### PROBLEM A
Output the astronomy data rows word for word, starting at the line that contains "2.28.2 catalogue (DETECT_THRESH" and running through the last of those rows, with both ends included.

3.4. Sampling & Estimation

Core Skills Guide for AI Interviews (Math, Code, SQL) 2025

5 min read 981 words

🪄 Step 1: Intuition & Motivation

Core Idea: In the real world, we almost never have all the data. We only get a sample — a small peek into a bigger population. Sampling and estimation are about using that limited sample to make our best, most honest guesses about the underlying truth.
Simple Analogy: Imagine you’re tasting a pot of soup. You take one spoonful — that’s your sample. If you mix the soup well (random sampling), the spoonful represents the whole pot. Your guess of how salty the soup is — that’s your estimator.

🌱 Step 2: Core Concept

What’s Happening Under the Hood?

When we draw data samples (e.g., customer ratings, test scores), we treat each observation as a random variable from some true but unknown distribution.

Our job is to estimate parameters of that distribution — e.g., mean, variance, or model weights.

For example:

In a Gaussian distribution, estimate $\mu$ and $\sigma^2$.
In a Bernoulli trial, estimate $p$ (probability of success).

But we can’t just take any guess — we want estimators that are:

Unbiased (correct on average),
Consistent (improves with more data), and
Efficient (lowest possible variance).

Why It Works This Way

Every estimate involves uncertainty. The goal isn’t perfection — it’s balancing bias and variance.

Bias = how far the average estimate is from the true value.
Variance = how much estimates fluctuate from sample to sample.

Too little data → high variance. Too simple a model → high bias.

This is the same logic behind underfitting vs. overfitting in ML.

How It Fits in ML Thinking

Machine learning is built entirely on estimation:

Fitting a model = estimating parameters from data.
Loss functions = quantifying estimation error.
Regularization = intentionally adding bias to reduce variance.

Even advanced models (like neural networks) secretly perform Maximum Likelihood Estimation (MLE) or its cousin, Maximum A Posteriori Estimation (MAP).

📐 Step 3: Mathematical Foundation

Sampling & Sample Statistics

Given random variables $X_1, X_2, …, X_n$ sampled i.i.d. from a distribution with unknown parameter $\theta$:

Sample mean:
$$ \bar{X} = \frac{1}{n}\sum_{i=1}^n X_i $$
→ Estimator for population mean $\mu$.
Sample variance:
$$ s^2 = \frac{1}{n-1}\sum_{i=1}^n (X_i - \bar{X})^2 $$
→ Estimator for population variance $\sigma^2$.

We replace population quantities (unknown) with sample equivalents (observable).

Maximum Likelihood Estimation (MLE)

We choose parameter $\theta$ that maximizes the probability of observing our data:

$$ \hat{\theta}*{MLE} = \arg\max*{\theta} P(X_1, X_2, ..., X_n | \theta) $$

Equivalently, maximize the log-likelihood (for easier math):

$$ \ell(\theta) = \sum_{i=1}^n \log P(X_i | \theta) $$

Example: For Gaussian data with unknown mean $\mu$,

$$ \ell(\mu) = -\frac{1}{2\sigma^2}\sum_i (X_i - \mu)^2 $$

Maximizing $\ell(\mu)$ gives $\hat{\mu} = \bar{X}$ — the sample mean.

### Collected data
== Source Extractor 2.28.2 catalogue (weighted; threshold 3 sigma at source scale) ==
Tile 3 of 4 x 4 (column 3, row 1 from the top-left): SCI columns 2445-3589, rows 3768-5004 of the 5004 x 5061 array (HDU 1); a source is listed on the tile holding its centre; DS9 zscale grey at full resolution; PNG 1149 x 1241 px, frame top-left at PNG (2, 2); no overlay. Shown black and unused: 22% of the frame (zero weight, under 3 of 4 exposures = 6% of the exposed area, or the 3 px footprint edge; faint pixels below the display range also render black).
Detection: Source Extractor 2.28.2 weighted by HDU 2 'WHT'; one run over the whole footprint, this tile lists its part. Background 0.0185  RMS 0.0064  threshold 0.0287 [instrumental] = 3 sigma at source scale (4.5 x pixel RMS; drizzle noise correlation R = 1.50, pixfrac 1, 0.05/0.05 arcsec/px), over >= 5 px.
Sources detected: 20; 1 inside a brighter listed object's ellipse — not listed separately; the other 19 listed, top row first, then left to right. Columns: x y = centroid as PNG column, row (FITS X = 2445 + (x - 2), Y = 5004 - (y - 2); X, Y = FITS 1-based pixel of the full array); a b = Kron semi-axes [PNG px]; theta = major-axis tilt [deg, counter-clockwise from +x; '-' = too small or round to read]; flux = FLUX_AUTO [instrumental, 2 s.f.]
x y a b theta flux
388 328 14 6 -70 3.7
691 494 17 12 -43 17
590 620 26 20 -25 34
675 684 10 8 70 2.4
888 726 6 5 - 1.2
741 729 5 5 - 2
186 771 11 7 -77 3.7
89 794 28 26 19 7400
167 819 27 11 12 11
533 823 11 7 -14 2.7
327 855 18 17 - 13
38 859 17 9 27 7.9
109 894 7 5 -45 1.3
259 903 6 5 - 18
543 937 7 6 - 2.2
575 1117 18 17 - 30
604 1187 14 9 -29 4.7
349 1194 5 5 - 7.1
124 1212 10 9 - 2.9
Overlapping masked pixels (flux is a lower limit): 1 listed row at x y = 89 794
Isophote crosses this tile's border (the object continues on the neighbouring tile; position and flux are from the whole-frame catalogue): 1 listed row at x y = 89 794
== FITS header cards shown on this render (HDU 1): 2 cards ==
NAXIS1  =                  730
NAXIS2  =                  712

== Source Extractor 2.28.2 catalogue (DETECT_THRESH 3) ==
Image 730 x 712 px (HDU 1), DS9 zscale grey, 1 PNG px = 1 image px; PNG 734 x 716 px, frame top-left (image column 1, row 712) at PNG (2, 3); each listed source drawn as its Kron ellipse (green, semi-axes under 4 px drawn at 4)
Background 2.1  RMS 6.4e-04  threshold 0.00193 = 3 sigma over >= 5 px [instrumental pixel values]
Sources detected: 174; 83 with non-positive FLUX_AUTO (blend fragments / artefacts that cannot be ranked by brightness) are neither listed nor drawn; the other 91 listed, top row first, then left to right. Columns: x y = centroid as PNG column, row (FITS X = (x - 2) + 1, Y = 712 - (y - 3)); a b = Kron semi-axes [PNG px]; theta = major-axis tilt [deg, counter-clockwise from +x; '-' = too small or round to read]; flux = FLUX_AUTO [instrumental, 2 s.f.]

### PROBLEM B
Pick up the guide on sampling and estimation at its final sentence and keep writing from there.

### EXERCISE RESULT A
== Source Extractor 2.28.2 catalogue (DETECT_THRESH 3) ==
Image 730 x 712 px (HDU 1), DS9 zscale grey, 1 PNG px = 1 image px; PNG 734 x 716 px, frame top-left (image column 1, row 712) at PNG (2, 3); each listed source drawn as its Kron ellipse (green, semi-axes under 4 px drawn at 4)
Background 2.1  RMS 6.4e-04  threshold 0.00193 = 3 sigma over >= 5 px [instrumental pixel values]
Sources detected: 174; 83 with non-positive FLUX_AUTO (blend fragments / artefacts that cannot be ranked by brightness) are neither listed nor drawn; the other 91 listed, top row first, then left to right. Columns: x y = centroid as PNG column, row (FITS X = (x - 2) + 1, Y = 712 - (y - 3)); a b = Kron semi-axes [PNG px]; theta = major-axis tilt [deg, counter-clockwise from +x; '-' = too small or round to read]; flux = FLUX_AUTO [instrumental, 2 s.f.]

### EXERCISE RESULT B
MLE “fits the curve” that makes your observed data most probable — like finding the peak of the likelihood mountain.

Bias, Variance & Mean Squared Error

For an estimator $\hat{\theta}$ of a true parameter $\theta$:

Bias: $$ Bias(\hat{\theta}) = E[\hat{\theta}] - \theta $$
Variance: $$ Var(\hat{\theta}) = E[(\hat{\theta} - E[\hat{\theta}])^2] $$
Mean Squared Error (MSE): $$ MSE(\hat{\theta}) = Bias^2 + Variance $$

MSE balances accuracy (low bias) and stability (low variance). In ML terms: regularization intentionally adds bias to tame variance.

Estimator Properties

Consistency: $\hat{\theta}_n \to \theta$ as $n \to \infty$ (the estimate converges to the truth).
Efficiency: Among unbiased estimators, the one with lowest variance.
Sufficiency: Uses all information in the sample about $\theta$.

A good estimator doesn’t just hit the target sometimes — it gets closer, steadier, and sharper as you collect more data.

Confidence Intervals

A confidence interval (CI) gives a range of plausible values for $\theta$:

$$ \hat{\theta} \pm z_{\alpha/2} \frac{\sigma}{\sqrt{n}} $$

Example: 95% CI for the mean = “We’re 95% confident that the true mean lies within this range.”

CI doesn’t mean “95% chance the mean is here.” It means “if we repeated the experiment many times, 95% of such intervals would contain the true mean.”

Hypothesis Testing (Brief Intro)

We test claims about population parameters.

Null hypothesis ($H_0$): Default assumption (e.g., “no difference in means”).
Alternative ($H_1$): Competing claim.
p-value: Probability of observing current (or more extreme) data if $H_0$ were true.

If $p < \alpha$ (significance level), we reject $H_0$.

Hypothesis testing isn’t about proving something true — it’s about checking if the evidence is strong enough to doubt the null.

🧠 Step 4: Key Ideas

Sampling provides a practical window into the population.
MLE finds parameters that make observed data most probable.
Bias–variance tradeoff defines the sweet spot between under- and overfitting.
Confidence intervals and p-values quantify uncertainty.
Consistency ensures estimates improve with more data.

⚖️ Step 5: Strengths, Limitations & Trade-offs

MLE has desirable properties: consistent, efficient, asymptotically normal.
Provides clear probabilistic interpretation of estimation.
Links directly to most machine learning objectives (e.g., cross-entropy, logistic regression).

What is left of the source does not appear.